Par S. Ould Ali
Face à la multitude de défis -sécuritaires, socio-économiques, climatiques et géostratégiques – qui entravent son développement et fragilisent sa stabilité, le continent africain se retrouve désormais confronté à une nouvelle menace tout aussi dangereuse : la désinformation.
Et pour ébaucher une politique régionale coordonnée de lutte contre cette menace, le Bureau de liaison pour l’Afrique du Nord du Comité des services de renseignement et de sécurité d’Afrique (CISSA) a organisé, hier à Alger, un atelier sous le thème «Désinformation, fake news et leurs répercussions sur la sécurité et la stabilité des Etats». En présence de responsables d’instances de sécurité africaine et des experts, tous les intervenants ont parlé, d’une même voix, de la nécessité d’une réponse commune pour faire barrage aux fake news.
Le général Rochdi Fethi Moussaoui, président de la région Afrique du Nord du CISSA et Directeur général de la documentation et de la sécurité extérieure (DGDSE), a souligné toute l’importance que revêt la lutte contre la désinformation.
«Notre combat contre la désinformation n’est pas uniquement une question médiatique, mais une lutte existentielle pour la protection de la stabilité de nos Etats africains», a-t-il notamment dit en affirmant que «nous œuvrerons à mettre en place des mécanismes pratiques pour renforcer les capacités de nos pays à faire face aux fake news et amener l’Union africaine à adopter une stratégie unifiée de lutte contre la désinformation».
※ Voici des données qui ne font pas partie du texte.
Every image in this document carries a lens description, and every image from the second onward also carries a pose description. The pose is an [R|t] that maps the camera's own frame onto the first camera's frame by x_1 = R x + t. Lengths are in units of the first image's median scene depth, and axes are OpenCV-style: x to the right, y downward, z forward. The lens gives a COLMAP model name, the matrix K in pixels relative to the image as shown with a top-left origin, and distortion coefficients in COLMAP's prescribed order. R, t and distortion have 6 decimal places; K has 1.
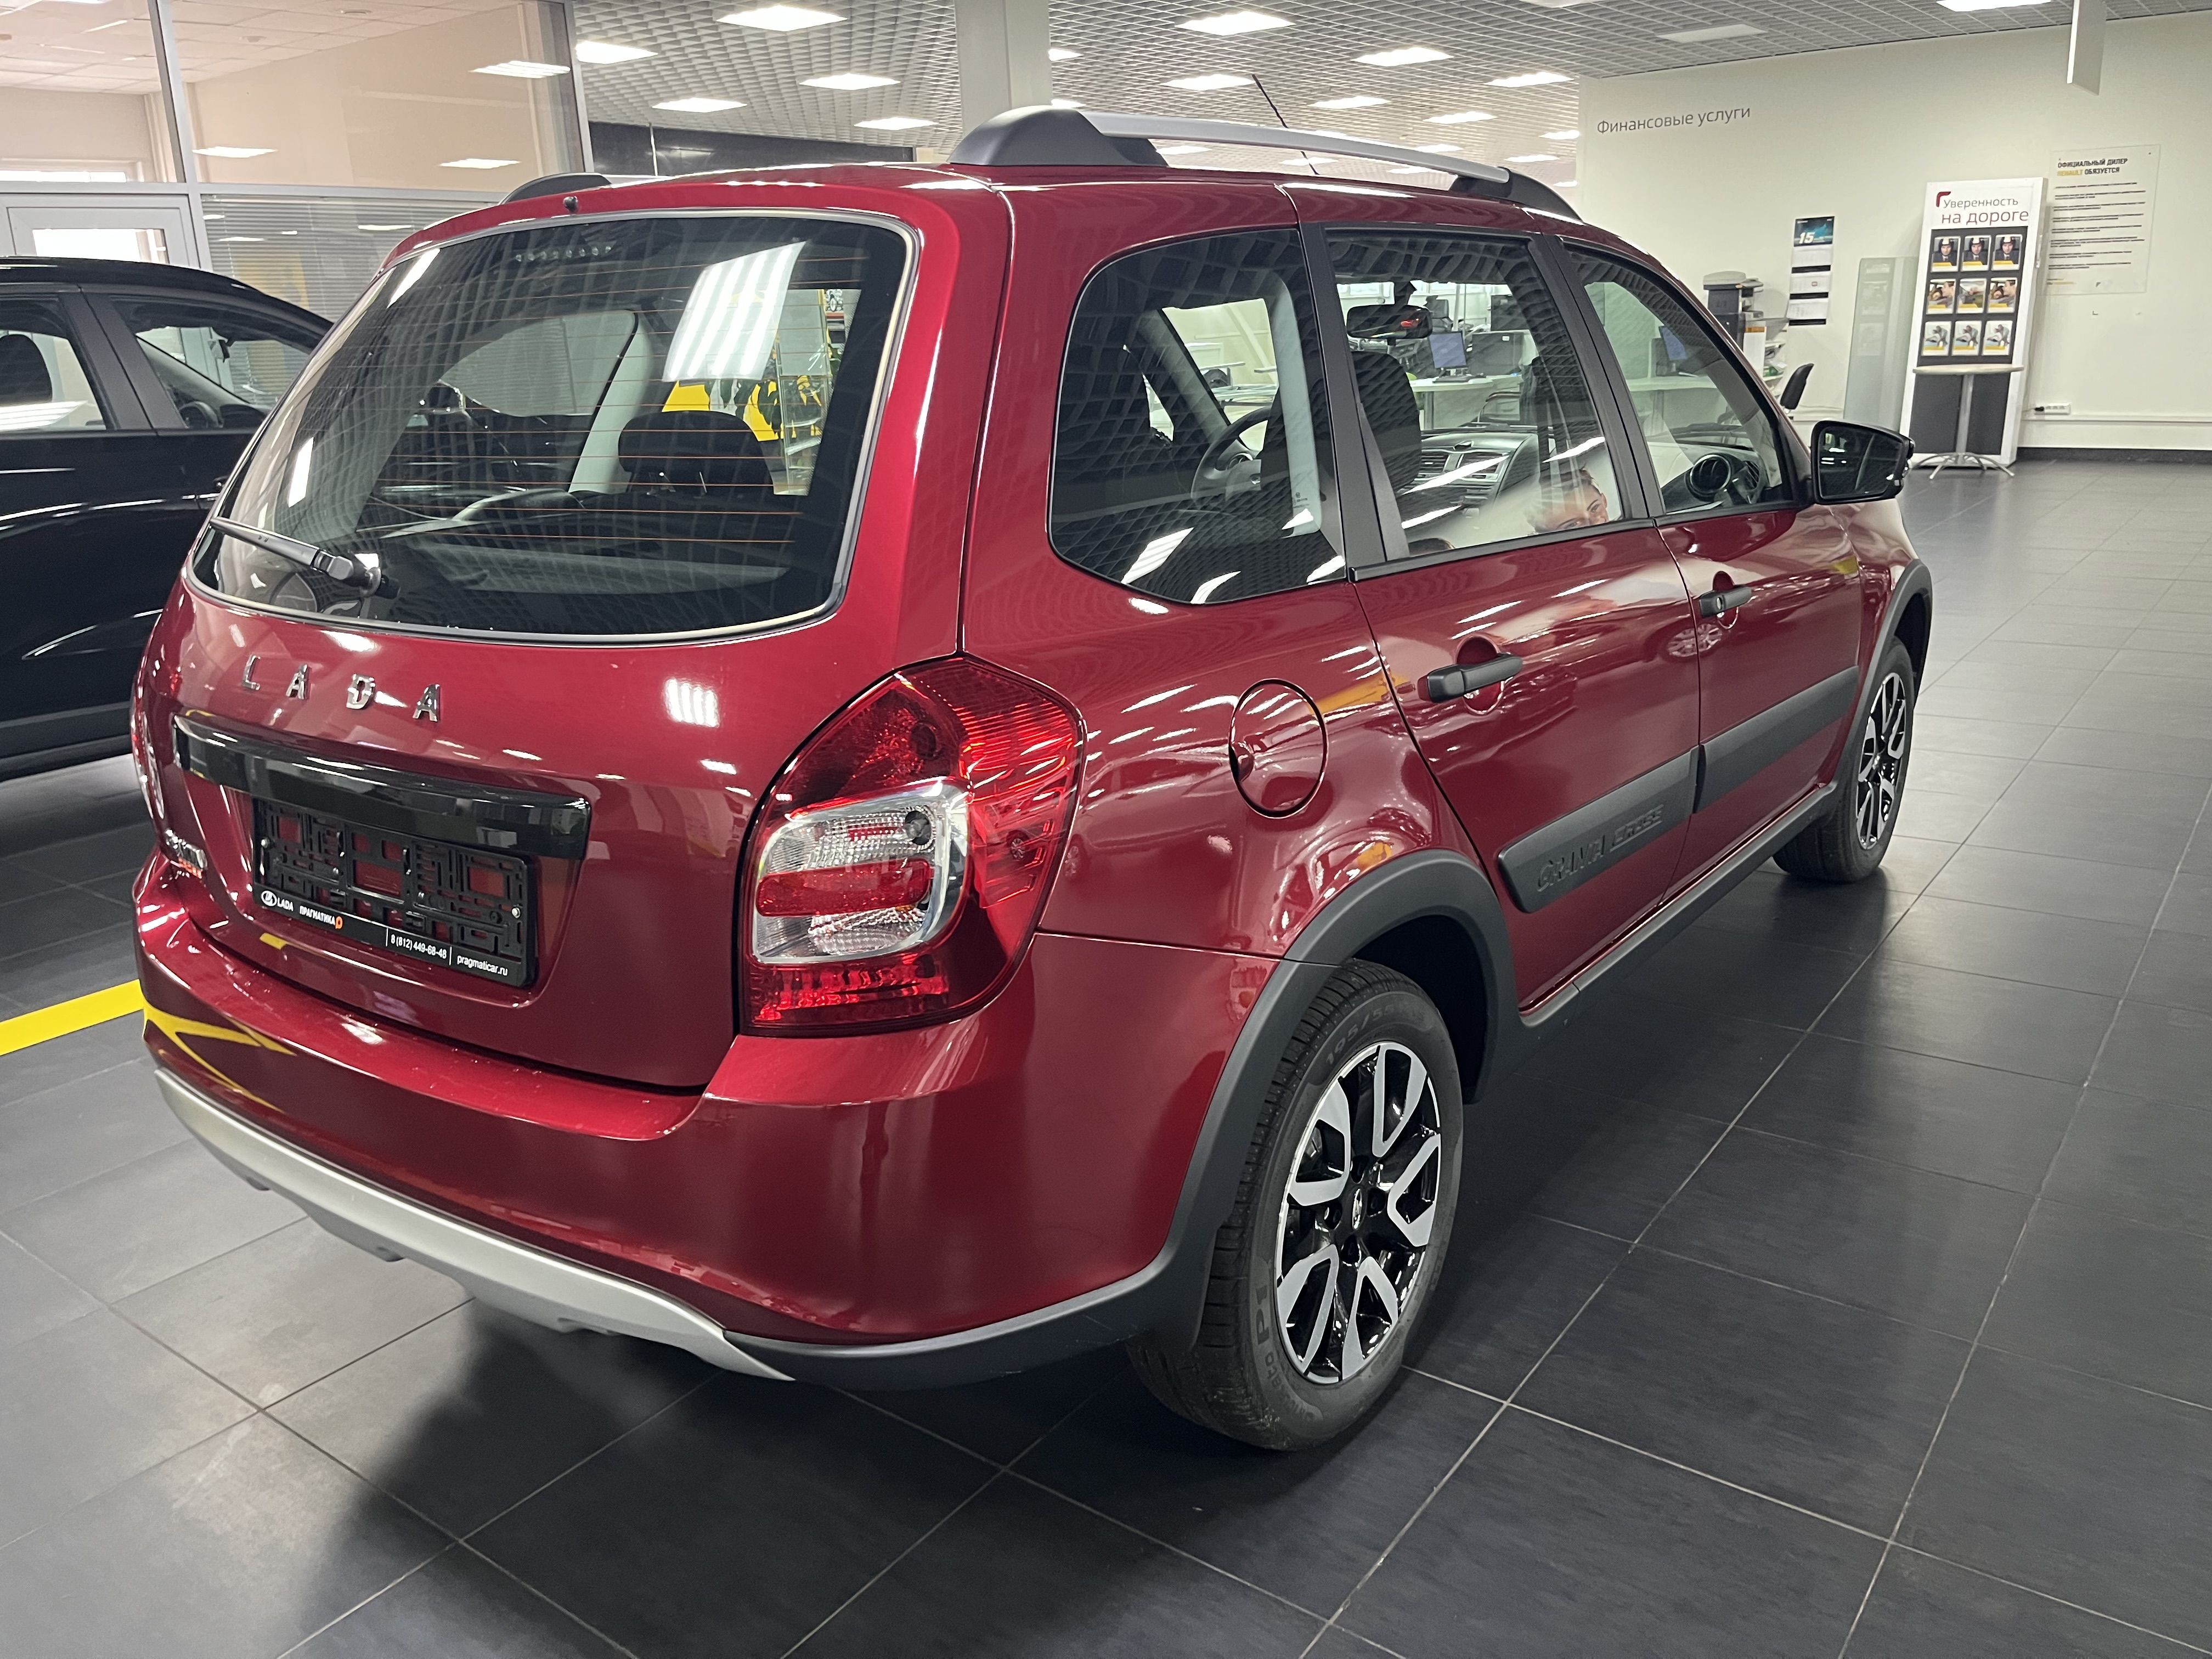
lens RADIAL K [[1694.9, 0, 1106.0], [0, 1694.9, 829.5], [0, 0, 1]] dist [0.008909, -0.041056]
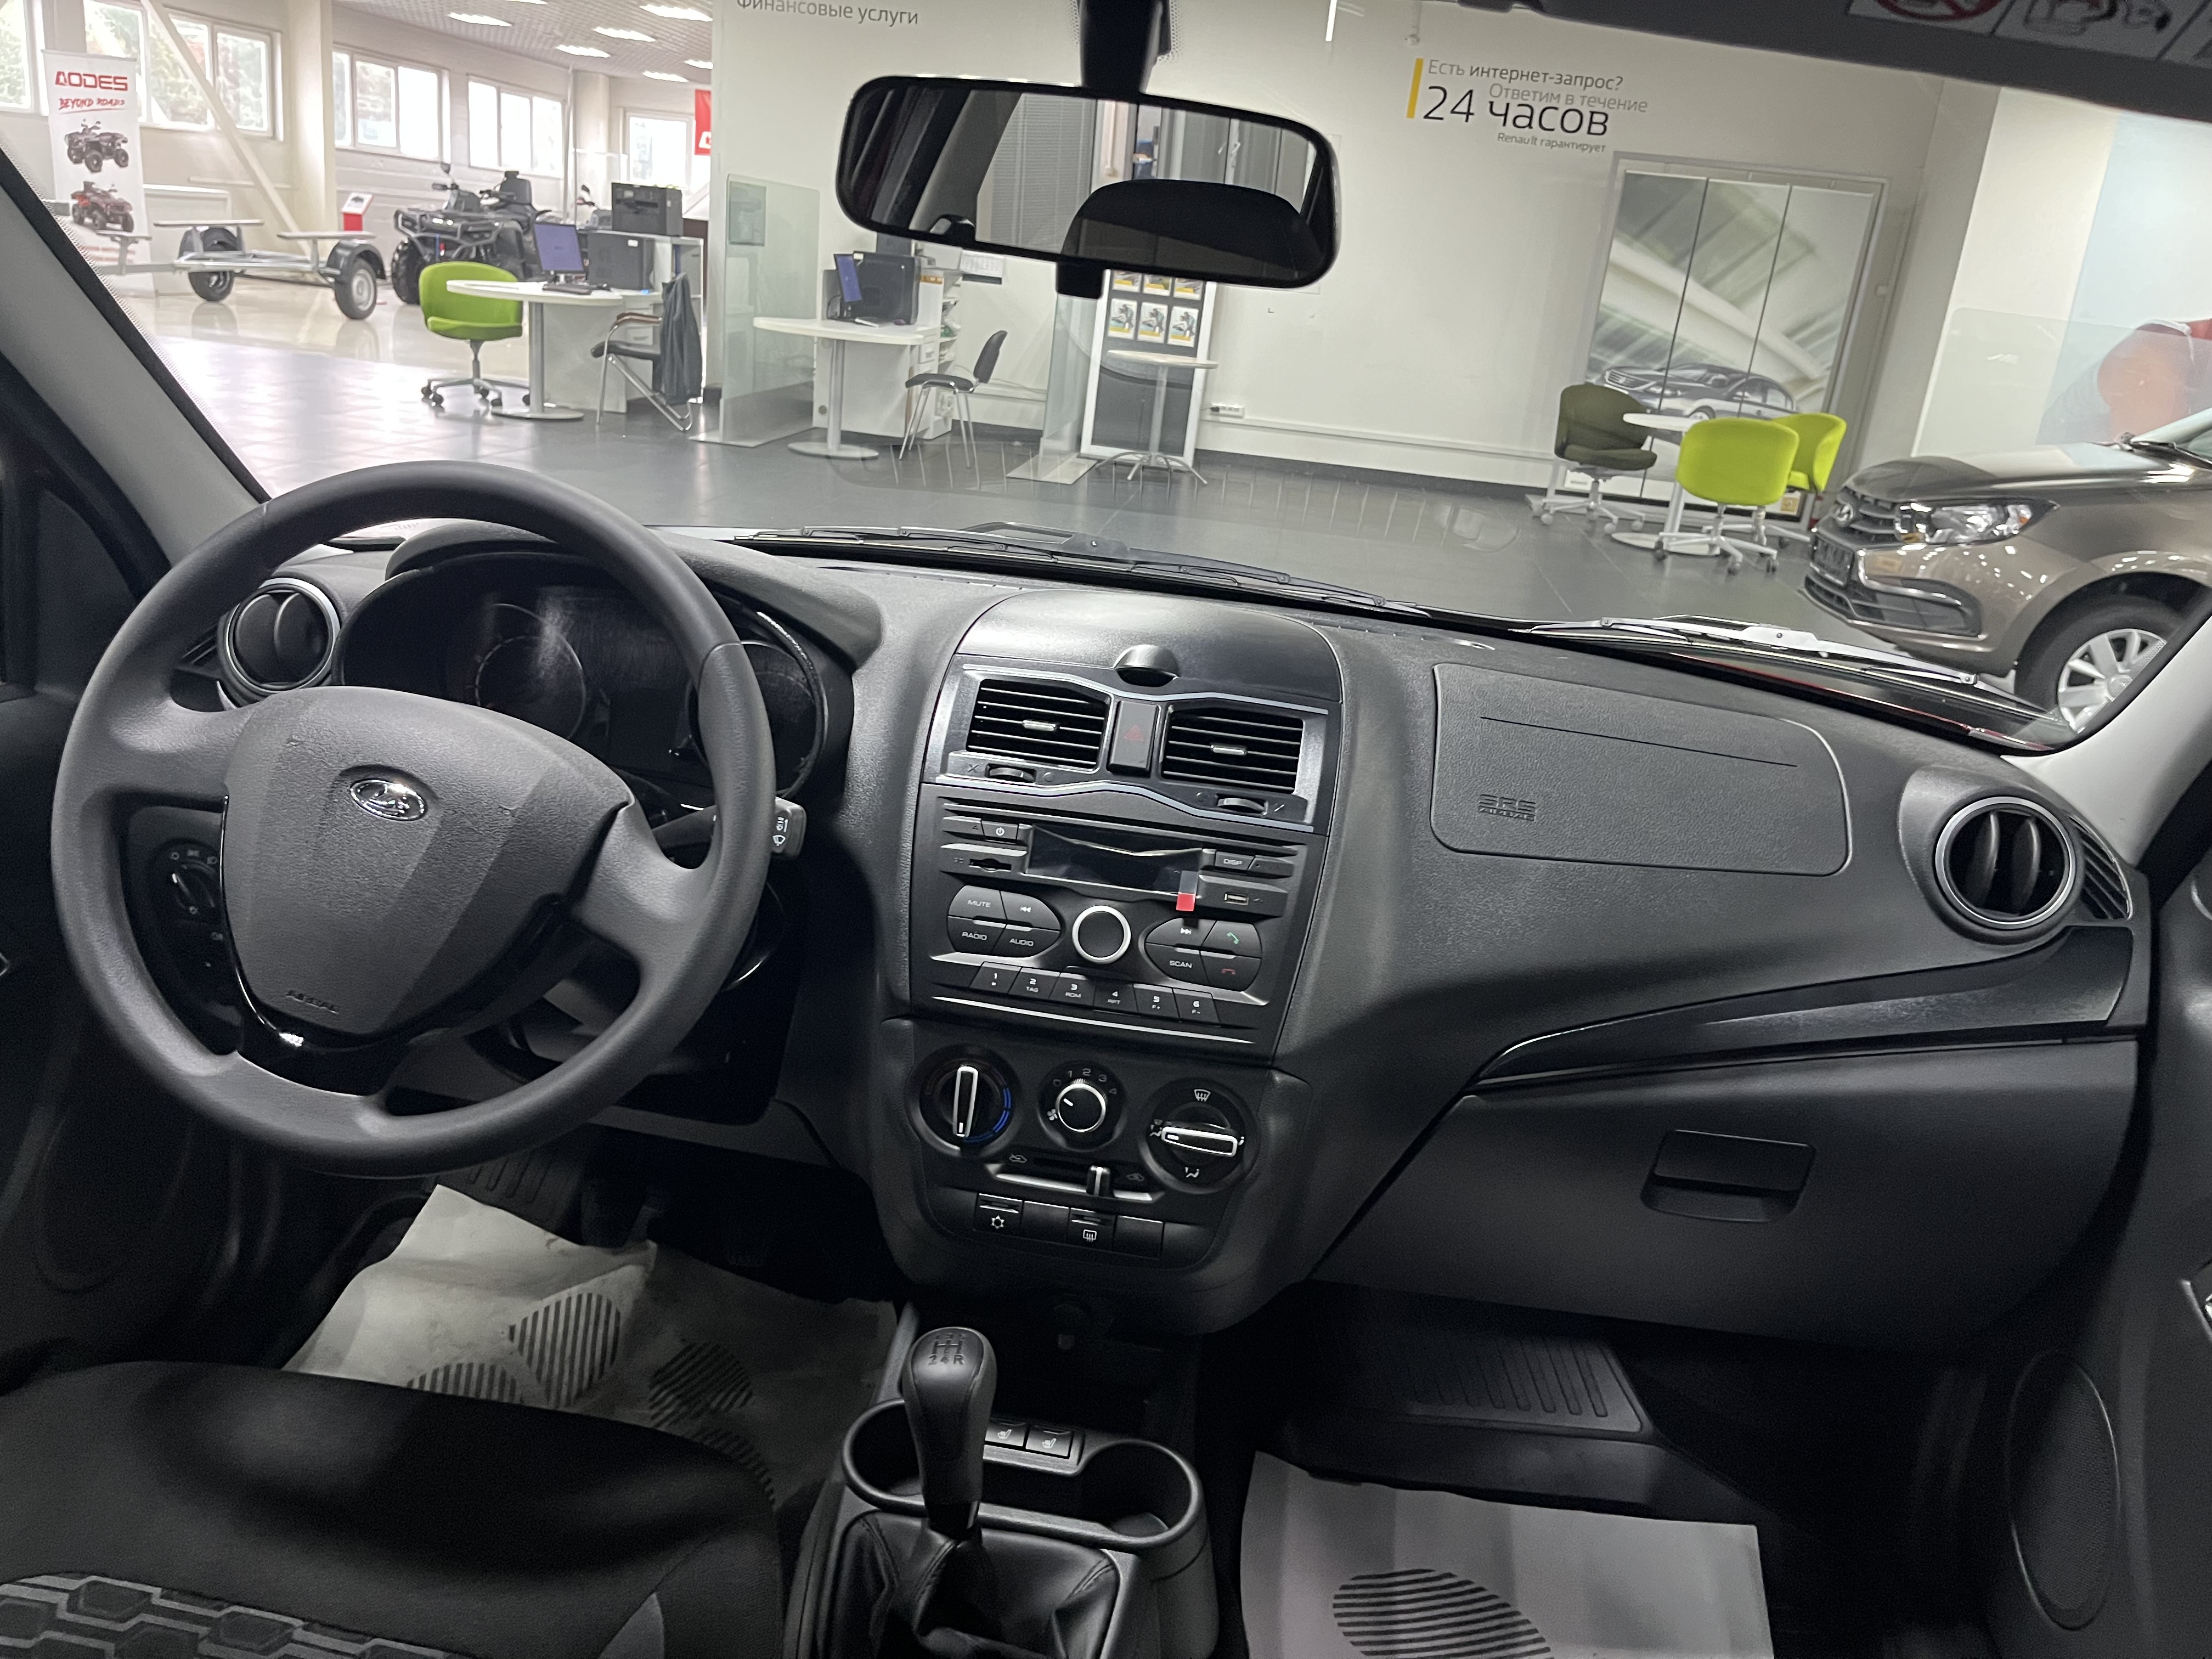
lens RADIAL K [[1673.7, 0, 1085.3], [0, 1673.7, 823.7], [0, 0, 1]] dist [0.093311, -0.140038]
pose [[0.863464, -0.022978, 0.503886, 0.016046], [0.000597, 0.999008, 0.044532, -0.061864], [-0.504410, -0.038151, 0.862621, 0.226806]]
Défendre la stabilité du continent
Sur l’engagement de l’Algérie, le patron de la DGDSE a assuré que «grâce à son ancrage profondément africain, l’Algérie restera à la tête de ces efforts, défendant la stabilité du continent, unie avec ses frères contre toute menace à notre souveraineté collective».
Soulignant que les médias, notamment numériques, ont acquis une influence comparable à celle des guerres en façonnant l’opinion publique, le général Moussaoui a mis en garde contre la facilité de diffusion d’informations non vérifiées, qui favorise la propagation de fausses nouvelles utilisées pour déstabiliser les sociétés et les Etats. Il a, par ailleurs, alerté sur les campagnes de désinformation qui menacent la stabilité de l’Afrique du Nord et du continent, appelant à des stratégies globales basées sur une coordination renforcée entre services de renseignement et sécurité. Il a souligné l’importance de collaborer avec les médias et les plateformes numériques pour instaurer des mécanismes de vérification, tout en menant des actions de sensibilisation citoyenne et en renforçant le cadre juridique.
Le président du CISSA, le général de brigade gabonais, Etienne Madama Mahoundi, a également mis en garde contre les fake news et la désinformation, qu’il a qualifiées de menace transfrontalière majeure pour la stabilité des Etats africains. Dans une allocution lue en son nom par un représentant, il a appelé à une réponse continentale urgente, soulignant que l’essor des technologies numériques a transformé cette menace en un défi sécuritaire inédit pour l’ensemble des pays africains.
Nouvelle forme de colonisation
De son côté, la Secrétaire d’Etat chargée des Affaires africaines, Salma Bekhta Mansouri, a souligné que l’Afrique doit aujourd’hui se prémunir contre une nouvelle forme de colonisation : la manipulation numérique et la désinformation. Elle a mis en lumière les dangers des guerres informationnelles, notamment leur impact sur les élections, la légitimité institutionnelle et la cohésion sociale, appelant à une riposte africaine coordonnée. Pour donner corps à ce combat, Salma Bekhta Mansouri a indiqué que l’Algérie propose trois axes : la mise en place d’un mécanisme africain de surveillance basé sur l’intelligence artificielle, l’adoption d’une charte juridique contraignante, et une stratégie d’éducation et de sensibilisation médiatique. «Si nous, Africains, ne prenons pas l’initiative à travers nos services de sécurité et de renseignement pour mener cette lutte, nous risquons d’en subir les conséquences sur la cohésion des Etats, la légitimité des régimes et l’unité des peuples», a-t-elle conclu.
Ce que Mohamed Meziane, ministre de la Communication, a soutenu en affirmé notamment que la lutte contre les fake news «ne relève pas de la responsabilité d’un seul Etat, mais constitue un combat commun nécessitant une coordination constante et continue entre les pays africains et un échange efficace d’informations entre les services de sécurité spécialisés et les institutions médiatiques». Le ministre a ainsi appelé au «renforcement des législations nationales et internationales pour lutter contre la désinformation, tout en veillant à ce que les parties impliquées rendent des comptes». M. Meziane a également plaidé pour «la création d’une plateforme africaine de lutte contre la désinformation regroupant des experts en information sécuritaire et en technologie, chargés de proposer des solutions pratiques pour faire face à ces dérives et à ce phénomène».